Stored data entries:
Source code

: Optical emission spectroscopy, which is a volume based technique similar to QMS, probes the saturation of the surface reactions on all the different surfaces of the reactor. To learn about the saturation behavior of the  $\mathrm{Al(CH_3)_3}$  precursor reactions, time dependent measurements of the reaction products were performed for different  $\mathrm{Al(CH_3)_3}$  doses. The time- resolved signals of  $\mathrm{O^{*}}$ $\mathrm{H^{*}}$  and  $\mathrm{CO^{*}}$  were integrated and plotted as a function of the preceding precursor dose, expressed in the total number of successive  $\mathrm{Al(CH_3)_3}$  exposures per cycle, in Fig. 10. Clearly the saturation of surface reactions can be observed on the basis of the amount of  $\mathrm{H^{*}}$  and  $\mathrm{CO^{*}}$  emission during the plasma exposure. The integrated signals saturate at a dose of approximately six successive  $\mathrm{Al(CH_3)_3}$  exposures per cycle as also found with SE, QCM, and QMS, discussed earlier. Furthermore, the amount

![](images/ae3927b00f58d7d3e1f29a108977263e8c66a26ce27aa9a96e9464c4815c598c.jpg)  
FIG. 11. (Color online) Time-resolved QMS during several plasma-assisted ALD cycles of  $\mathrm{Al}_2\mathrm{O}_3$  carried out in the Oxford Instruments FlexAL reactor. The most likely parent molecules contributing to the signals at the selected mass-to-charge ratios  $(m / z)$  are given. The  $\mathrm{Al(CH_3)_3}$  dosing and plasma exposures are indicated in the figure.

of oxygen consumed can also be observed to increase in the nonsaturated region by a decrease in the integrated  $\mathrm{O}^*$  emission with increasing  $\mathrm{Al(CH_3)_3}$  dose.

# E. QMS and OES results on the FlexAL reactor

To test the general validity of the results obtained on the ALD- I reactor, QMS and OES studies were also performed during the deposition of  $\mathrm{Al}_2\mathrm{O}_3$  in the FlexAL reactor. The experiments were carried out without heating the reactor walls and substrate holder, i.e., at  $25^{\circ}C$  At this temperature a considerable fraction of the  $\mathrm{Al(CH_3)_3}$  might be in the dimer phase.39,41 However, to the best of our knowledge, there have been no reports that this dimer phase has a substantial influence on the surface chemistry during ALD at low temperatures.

What to work on ::
Where does the string "results" appear in the records above? Return every line that holds it.

Expected output ::
# E. QMS and OES results on the FlexAL reactor
To test the general validity of the results obtained on the ALD- I reactor, QMS and OES studies were also performed during the deposition of  $\mathrm{Al}_2\mathrm{O}_3$  in the FlexAL reactor. The experiments were carried out without heating the reactor walls and substrate holder, i.e., at  $25^{\circ}C$  At this temperature a considerable fraction of the  $\mathrm{Al(CH_3)_3}$  might be in the dimer phase.39,41 However, to the best of our knowledge, there have been no reports that this dimer phase has a substantial influence on the surface chemistry during ALD at low temperatures.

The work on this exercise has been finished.